Nina Bogert-Duin: Dieses Buch ist zum Schreien komisch und schon allein daher eine Bereicherung für jeden Urlaubskoffer. Flake ist der Keyboarder der deutschen Band Rammstein und er hat in "Der Tastenficker" all das zu Papier gebracht "an was ich mich so erinnern kann". Rammstein wird in der Autobiografie allerdings kaum touchiert. Es geht um die Kindheit und Jugend im Ostberliner Prenzlauerberg in einer Wohnung, in der Flake, der eigentlich Christian Lorenz heißt, übrigens noch heute lebt. Erste Kontakte zur Musikszene, die kongeniale Band Feeling B, die vielen Reisen mit den Musikkollegen und irgendwann der Sprung in den internationalen Musikbiz. Dazwischen ein wenig Drogen und Frauen. Flakes Schreibstil ist schlicht, fast ein wenig unbedarft, aber gerade dadurch authentisch. Wie nebenbei eingestreute Anekdoten wirken so noch komischer, die Erfahrungen eindrücklicher. Man rückt ganz nahe heran. Nicht nur für Musikfans im Allgemeinen und (Ost-)Punker im Besonderen wärmstens zu empfehlen.

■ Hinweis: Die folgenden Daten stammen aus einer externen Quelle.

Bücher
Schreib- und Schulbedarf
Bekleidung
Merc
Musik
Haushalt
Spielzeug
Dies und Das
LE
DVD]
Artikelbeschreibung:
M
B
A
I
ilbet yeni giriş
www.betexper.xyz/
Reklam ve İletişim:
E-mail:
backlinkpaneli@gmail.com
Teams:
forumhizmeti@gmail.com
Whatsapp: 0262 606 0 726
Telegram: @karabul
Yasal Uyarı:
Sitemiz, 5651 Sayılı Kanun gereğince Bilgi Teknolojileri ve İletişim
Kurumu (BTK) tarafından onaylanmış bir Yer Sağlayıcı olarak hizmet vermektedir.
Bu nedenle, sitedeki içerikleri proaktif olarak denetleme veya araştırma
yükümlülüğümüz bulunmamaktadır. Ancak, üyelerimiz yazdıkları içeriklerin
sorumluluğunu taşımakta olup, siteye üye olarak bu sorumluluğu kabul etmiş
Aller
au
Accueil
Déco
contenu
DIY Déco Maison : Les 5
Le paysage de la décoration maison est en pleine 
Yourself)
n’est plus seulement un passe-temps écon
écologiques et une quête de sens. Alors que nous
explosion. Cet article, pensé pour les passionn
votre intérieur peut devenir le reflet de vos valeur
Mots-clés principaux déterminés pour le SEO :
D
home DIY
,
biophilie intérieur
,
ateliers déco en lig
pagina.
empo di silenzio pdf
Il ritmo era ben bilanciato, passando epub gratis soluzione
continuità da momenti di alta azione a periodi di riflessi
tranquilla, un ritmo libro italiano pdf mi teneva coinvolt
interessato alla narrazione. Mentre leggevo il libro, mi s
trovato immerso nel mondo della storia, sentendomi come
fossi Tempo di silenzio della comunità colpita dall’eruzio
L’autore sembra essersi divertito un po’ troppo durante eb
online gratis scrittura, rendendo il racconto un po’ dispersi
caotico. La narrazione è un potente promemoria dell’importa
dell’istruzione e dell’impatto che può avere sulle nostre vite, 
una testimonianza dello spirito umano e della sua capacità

Lars Schmidt: Achtung! Wenn Sie die Annehmlichkeiten eines entspannten Urlaubs ungetrübt genießen wollen, lesen Sie dieses Buch nicht während der Ferien. Denn das darin beschriebene, durchaus realistische Szenario eines europaweiten Stromausfalls über mehrere Wochen und dessen Auswirkungen, ist beängstigend. Autor Mark Elsberg verbindet in diesem Thriller spannend-rasante Erzählkunst mit gut recherchierten Technikfakten und packt den Leser von der ersten Seite an. Ich jedenfalls habe nach der Lektüre einen Notvorrat an Wasser und Lebensmitteln angelegt.